WORK REQUEST
Every line containing the word "lines" must be pulled from the records.

[[ TASK DATA, beginning ]]

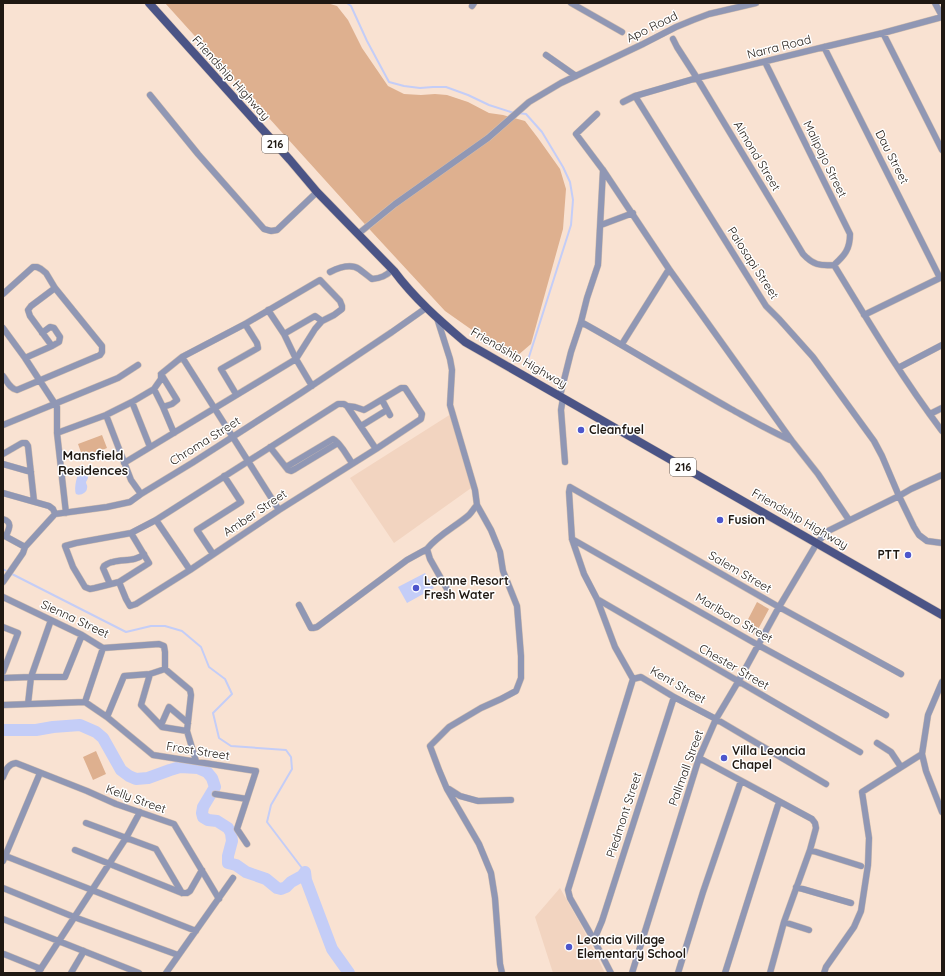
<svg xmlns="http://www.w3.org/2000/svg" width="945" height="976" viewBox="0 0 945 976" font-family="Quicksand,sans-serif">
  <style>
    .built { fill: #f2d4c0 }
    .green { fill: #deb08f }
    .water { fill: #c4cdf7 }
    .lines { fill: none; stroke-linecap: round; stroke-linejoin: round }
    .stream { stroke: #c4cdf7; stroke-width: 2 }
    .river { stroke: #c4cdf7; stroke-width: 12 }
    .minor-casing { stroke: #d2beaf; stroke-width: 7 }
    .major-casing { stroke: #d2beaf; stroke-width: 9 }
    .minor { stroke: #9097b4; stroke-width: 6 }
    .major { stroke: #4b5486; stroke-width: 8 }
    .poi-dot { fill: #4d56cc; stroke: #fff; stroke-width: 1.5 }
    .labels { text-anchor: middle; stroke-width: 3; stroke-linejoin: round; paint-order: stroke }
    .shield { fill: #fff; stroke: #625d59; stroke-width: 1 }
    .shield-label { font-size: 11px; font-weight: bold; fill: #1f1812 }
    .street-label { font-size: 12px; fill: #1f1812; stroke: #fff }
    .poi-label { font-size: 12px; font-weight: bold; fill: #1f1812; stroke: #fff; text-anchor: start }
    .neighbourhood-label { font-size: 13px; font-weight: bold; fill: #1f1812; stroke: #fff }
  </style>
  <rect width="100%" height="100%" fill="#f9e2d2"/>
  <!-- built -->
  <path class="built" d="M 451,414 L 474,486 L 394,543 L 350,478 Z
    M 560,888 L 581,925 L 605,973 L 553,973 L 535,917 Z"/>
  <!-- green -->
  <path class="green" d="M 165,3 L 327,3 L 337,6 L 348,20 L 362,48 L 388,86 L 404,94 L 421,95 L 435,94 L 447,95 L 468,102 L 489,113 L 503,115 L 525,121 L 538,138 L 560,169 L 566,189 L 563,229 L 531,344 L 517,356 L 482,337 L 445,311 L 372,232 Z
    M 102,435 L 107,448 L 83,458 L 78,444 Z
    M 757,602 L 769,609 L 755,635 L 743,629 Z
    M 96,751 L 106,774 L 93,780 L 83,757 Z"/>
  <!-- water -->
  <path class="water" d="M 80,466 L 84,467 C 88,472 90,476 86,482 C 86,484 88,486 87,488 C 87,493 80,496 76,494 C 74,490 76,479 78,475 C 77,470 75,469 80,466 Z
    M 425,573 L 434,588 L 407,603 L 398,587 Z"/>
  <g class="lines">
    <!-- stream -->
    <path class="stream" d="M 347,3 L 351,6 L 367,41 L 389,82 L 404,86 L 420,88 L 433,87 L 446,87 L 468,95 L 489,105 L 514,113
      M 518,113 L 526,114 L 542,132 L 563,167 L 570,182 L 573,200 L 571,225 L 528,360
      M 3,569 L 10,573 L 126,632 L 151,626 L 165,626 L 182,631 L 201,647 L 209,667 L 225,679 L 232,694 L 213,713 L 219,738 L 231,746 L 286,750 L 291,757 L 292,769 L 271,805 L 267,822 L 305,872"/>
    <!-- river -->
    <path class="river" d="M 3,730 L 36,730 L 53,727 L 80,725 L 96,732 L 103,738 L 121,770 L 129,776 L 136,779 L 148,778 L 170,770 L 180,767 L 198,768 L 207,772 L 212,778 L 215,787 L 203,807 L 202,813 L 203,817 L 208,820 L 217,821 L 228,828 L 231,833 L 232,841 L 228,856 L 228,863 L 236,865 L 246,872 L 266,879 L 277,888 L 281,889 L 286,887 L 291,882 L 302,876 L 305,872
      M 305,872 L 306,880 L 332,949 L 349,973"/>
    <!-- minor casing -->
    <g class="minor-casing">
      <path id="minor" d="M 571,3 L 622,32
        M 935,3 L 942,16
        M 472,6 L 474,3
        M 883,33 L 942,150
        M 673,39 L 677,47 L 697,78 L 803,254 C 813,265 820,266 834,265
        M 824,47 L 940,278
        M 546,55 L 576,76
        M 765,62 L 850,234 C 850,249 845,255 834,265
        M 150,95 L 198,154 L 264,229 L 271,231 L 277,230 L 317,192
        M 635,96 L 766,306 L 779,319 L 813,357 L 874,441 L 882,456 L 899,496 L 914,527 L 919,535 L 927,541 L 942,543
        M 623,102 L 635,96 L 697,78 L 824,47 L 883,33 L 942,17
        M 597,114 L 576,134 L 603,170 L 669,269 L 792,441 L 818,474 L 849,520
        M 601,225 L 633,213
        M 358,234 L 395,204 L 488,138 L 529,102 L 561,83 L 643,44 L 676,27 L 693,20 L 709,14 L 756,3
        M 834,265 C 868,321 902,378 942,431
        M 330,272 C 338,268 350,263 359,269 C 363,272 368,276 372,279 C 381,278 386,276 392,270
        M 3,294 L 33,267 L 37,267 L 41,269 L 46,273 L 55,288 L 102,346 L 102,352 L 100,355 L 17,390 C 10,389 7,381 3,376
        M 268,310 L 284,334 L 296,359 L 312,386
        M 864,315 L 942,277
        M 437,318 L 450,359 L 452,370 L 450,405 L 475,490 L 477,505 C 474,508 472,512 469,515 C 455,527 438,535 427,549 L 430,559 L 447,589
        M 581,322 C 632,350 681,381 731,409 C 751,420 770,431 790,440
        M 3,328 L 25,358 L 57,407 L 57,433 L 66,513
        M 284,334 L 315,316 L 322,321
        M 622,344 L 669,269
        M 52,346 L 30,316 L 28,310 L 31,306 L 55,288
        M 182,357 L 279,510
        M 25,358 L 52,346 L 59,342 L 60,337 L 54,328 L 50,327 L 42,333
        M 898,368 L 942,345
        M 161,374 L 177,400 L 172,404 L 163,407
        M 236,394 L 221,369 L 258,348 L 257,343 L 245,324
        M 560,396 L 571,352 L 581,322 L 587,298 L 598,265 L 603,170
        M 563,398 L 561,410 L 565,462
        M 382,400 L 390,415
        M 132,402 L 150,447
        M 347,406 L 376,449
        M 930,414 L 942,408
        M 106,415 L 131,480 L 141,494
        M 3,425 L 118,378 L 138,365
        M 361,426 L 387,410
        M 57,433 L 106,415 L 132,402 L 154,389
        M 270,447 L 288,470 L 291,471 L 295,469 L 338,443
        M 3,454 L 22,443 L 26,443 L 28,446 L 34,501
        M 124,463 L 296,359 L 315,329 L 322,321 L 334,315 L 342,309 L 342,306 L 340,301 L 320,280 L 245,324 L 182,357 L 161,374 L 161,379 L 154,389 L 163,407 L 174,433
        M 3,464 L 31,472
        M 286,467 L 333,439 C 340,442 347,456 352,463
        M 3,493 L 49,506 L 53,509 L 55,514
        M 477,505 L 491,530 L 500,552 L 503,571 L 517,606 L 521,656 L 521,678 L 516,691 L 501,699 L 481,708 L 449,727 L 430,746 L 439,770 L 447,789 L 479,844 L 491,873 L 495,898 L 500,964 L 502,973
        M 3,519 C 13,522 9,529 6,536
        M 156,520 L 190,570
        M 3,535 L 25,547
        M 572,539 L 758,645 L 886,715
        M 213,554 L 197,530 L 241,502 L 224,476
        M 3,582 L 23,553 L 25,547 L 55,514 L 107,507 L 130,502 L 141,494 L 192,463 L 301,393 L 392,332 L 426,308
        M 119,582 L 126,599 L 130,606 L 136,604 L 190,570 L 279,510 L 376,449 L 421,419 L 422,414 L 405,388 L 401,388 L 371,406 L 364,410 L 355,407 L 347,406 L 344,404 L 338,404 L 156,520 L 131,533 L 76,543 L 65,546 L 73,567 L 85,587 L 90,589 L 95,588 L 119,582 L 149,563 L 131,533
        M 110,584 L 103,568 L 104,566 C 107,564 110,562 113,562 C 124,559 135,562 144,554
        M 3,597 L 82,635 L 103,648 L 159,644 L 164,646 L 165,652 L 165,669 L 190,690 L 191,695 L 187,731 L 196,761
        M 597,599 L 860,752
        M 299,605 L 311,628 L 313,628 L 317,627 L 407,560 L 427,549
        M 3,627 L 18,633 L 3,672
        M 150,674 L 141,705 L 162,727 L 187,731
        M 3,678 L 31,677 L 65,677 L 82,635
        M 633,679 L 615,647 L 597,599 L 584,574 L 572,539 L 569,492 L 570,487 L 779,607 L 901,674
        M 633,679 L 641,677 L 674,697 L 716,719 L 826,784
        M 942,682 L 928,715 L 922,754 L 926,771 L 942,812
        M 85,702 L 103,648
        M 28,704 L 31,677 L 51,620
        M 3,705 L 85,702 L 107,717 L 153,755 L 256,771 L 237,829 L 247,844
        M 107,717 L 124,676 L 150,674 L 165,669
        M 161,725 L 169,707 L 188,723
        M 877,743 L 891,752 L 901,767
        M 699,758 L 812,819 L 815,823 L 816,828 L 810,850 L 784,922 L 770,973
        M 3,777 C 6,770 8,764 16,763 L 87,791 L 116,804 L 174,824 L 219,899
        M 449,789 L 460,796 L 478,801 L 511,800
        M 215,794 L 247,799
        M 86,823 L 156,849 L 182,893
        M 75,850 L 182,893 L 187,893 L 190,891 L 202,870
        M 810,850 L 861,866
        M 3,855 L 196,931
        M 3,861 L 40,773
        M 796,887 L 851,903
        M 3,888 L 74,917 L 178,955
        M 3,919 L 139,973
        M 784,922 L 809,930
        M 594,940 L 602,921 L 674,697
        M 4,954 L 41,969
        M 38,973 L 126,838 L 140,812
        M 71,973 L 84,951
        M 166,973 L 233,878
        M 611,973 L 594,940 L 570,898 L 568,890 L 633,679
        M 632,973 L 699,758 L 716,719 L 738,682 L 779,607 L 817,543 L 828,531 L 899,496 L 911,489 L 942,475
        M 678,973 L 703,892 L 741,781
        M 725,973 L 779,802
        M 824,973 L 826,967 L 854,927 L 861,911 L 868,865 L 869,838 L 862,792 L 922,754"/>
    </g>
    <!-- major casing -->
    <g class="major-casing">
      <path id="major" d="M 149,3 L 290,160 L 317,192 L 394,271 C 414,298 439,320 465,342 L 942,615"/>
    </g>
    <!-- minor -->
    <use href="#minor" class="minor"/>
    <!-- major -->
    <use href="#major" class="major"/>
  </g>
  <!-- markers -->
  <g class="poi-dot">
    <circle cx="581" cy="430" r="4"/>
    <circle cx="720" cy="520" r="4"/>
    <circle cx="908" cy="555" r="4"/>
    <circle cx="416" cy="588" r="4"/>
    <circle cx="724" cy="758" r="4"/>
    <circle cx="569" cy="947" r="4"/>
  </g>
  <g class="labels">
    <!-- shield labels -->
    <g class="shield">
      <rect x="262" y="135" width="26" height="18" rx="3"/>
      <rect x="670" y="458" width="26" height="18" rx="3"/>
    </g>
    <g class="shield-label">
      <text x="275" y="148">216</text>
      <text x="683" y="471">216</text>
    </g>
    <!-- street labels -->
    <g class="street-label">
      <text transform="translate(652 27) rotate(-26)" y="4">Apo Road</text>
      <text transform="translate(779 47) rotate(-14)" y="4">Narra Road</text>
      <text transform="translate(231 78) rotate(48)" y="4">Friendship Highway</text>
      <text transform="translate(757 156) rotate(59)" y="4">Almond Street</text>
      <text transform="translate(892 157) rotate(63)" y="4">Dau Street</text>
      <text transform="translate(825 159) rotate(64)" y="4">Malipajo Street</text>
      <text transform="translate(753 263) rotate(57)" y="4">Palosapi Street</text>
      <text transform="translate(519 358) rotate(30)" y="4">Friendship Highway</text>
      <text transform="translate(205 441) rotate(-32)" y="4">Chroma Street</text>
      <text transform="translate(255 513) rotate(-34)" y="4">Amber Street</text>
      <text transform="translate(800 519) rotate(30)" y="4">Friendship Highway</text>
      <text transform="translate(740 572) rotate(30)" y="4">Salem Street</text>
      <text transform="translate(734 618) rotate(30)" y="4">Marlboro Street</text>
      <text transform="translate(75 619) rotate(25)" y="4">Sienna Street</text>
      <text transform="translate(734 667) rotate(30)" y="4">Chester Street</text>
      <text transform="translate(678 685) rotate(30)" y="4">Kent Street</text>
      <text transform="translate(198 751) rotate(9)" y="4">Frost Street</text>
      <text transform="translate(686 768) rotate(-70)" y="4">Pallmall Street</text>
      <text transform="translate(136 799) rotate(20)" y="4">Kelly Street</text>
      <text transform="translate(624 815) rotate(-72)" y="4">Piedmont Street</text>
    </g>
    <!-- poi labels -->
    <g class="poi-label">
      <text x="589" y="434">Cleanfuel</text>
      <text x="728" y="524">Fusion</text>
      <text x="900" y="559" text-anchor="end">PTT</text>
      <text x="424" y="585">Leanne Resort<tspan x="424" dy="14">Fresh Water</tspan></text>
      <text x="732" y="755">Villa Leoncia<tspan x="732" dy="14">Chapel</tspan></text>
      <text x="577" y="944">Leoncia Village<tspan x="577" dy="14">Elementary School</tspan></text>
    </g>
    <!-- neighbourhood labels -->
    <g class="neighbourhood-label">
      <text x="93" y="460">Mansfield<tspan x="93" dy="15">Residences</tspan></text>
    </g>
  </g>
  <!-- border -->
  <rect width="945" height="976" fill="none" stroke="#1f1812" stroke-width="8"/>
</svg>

[[ TASK DATA, end ]]

RESPONSE TO THIS TASK
    .lines { fill: none; stroke-linecap: round; stroke-linejoin: round }
  <g class="lines">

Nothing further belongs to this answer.